Marisa Simões, do Grupo Compradores de Produtos Florestais Certificados, da ONG Amigos da Terra, diz que a madeira legal pode ser oriunda de desmatamentos ou de manejo (de forma predatória por meio de autorizações de corte raso e falsificação de ATPF). “Normalmente a madeira é legal (ou "esquentada", como se diz informalmente) em alguma fase de sua cadeia de comercialização, mas para garantir sua origem e assegurar sua procedência, os Estados deveriam monitorar essa cadeia”, diz. “Ou então exigir em suas licitações públicas critérios que envolvam certificação de Cadeia de Custódia e Plano de Manejo Sustentável”.
Certificação
A certificação a que se referem os entrevistados é o selo FSC – Conselho Brasileiro de Manejo Florestal - que estabelece princípios e critérios para assegurar a origem da madeira desde o processo produtivo, respeitando o ciclo da floresta. “O selo serve para o consumidor reconhecer que o produto que ele está comprando não degrada o meio ambiente, assegura manutenção da floresta e combate a ilegalidade”, explica Marisa.
É, também, a garantia de uma exploração consciente e justa da madeira, atendendo necessidades sociais, ambientais e econômicas. O meio ambiente não sofre agressões pois tem o ecossistema preservado ao eliminar a prática predatória. A biodiversidade é preservada, assim como os recursos hídricos e do solo. Além do benefício ambiental, o selo garante os direitos e as condições aos trabalhadores e das comunidades locais. Smeraldi retoma a importância da certificação. “Existem alguns poucos estados e municípios - o Acre é um deles - que dão preferência à madeira certificada”, diz, afirmando que a exigência irrestrita não é possível em função da oferta insuficiente no mercado. “No momento, a única política possível é a de dar preferência, como forma de estimular os produtores a oferecerem mais”. Para o jornalista, a legislação de licitação não privilegia qualquer tipo de madeira e, sim, apenas o melhor preço. Ele sugere a inclusão nas leis de licitação de normas que aumentem a pontuação para quem oferece produtos que contenham determinadas características (colocando como características aquelas da certificação) e que sejam auditados por auditores credenciados por determinados órgãos, como o FSC.
Apesar do programa incentivar o uso de madeira certificada pelo FSC, Rebeca Lerer, coordenadora do “Cidade Amiga da Amazônia”, lamenta a inviabilidade de adotá-lo pela legislação, citando a Lei 8666/93, que trata das licitações e exige a livre concorrência. “O selo é o único que oferece garantias sócio-ambientais, incluindo o amparo à indústria, a sociedade. E mostrou credibilidade nos seus dez anos de história”. Ela comenta a existência de outro mecanismo de certificação, mas que ainda não possui reconhecimento e nem a mesma credibilidade. De qualquer forma, a exigência da certificação FSC nas licitações poderia caracterizar um monopólio.

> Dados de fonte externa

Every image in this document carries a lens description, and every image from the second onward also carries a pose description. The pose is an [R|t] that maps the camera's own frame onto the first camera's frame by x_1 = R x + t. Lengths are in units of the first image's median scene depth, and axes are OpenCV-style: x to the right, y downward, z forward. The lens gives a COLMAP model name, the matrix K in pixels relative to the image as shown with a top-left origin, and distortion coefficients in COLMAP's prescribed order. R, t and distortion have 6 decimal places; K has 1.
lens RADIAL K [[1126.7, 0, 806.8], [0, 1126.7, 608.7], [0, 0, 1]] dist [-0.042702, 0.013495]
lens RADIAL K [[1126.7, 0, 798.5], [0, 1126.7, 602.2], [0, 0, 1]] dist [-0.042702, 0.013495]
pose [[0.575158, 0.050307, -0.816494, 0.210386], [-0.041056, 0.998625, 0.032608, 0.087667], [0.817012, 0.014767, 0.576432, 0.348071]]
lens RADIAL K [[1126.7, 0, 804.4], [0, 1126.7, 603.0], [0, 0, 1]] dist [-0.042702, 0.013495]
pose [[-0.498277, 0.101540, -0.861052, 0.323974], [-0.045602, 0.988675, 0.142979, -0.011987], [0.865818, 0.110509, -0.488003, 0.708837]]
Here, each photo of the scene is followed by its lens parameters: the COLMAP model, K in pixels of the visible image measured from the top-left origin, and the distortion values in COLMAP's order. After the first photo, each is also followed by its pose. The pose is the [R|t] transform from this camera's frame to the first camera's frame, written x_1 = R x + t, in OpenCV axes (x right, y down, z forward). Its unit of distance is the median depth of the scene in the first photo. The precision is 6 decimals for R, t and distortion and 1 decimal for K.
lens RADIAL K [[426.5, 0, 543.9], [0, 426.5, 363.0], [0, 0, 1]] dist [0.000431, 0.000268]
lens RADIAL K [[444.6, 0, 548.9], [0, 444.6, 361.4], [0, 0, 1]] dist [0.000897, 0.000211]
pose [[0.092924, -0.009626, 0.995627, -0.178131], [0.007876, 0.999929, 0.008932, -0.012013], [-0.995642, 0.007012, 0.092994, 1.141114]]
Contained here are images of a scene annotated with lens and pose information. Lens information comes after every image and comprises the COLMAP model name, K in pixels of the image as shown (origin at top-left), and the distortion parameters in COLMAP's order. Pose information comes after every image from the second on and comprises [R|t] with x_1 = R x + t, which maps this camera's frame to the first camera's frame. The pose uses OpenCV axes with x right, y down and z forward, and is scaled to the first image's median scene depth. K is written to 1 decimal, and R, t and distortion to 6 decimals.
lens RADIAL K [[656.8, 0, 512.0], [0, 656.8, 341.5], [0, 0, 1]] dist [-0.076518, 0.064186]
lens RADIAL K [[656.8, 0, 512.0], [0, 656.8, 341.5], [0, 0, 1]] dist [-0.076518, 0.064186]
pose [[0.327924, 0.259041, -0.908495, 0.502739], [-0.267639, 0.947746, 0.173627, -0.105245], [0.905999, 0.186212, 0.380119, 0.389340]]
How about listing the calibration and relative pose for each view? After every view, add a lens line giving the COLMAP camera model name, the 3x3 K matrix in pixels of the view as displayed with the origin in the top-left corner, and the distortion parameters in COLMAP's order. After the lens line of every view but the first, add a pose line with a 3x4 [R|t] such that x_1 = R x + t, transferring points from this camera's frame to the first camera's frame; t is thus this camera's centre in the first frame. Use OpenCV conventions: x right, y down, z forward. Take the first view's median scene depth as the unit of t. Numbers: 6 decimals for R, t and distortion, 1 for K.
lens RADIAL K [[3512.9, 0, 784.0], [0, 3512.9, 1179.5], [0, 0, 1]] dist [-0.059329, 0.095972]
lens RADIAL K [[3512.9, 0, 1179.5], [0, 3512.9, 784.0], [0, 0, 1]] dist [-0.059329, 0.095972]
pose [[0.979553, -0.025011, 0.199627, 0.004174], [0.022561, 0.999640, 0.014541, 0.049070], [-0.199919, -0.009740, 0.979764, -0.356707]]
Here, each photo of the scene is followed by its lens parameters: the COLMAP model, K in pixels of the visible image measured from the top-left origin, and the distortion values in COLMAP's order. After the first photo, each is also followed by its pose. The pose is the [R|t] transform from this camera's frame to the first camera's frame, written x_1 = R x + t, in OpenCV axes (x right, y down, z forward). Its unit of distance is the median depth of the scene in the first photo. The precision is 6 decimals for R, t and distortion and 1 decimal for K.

Adesão ao programa “Cidade Amiga da Amazônia”
Piracicaba, Botucatu, São Manuel e Conchas, no estado de São Paulo, já estão com o programa em andamento. A capital recentemente assinou o termo de compromisso, estando com o projeto em fase de implantação. Sorocaba, São José dos Campos, Campinas, São Carlos, Bauru e Barueri também já aderiram formalmente ao programa. Em São Paulo, mais cidades devem iniciar as negociações como Guarulhos, Iperó, Jundiaí, Salto, São José do rio Preto e Ubatuba.
Manaus (AM) foi a primeira capital a aderir ao programa, que também está em fase de implantação.Os programa foi lançado também em outros estados, que logo devem iniciar as negociações, como Rio de Janeiro, Paraná, Rio Grande do Sul, Minas Gerais e Amapá.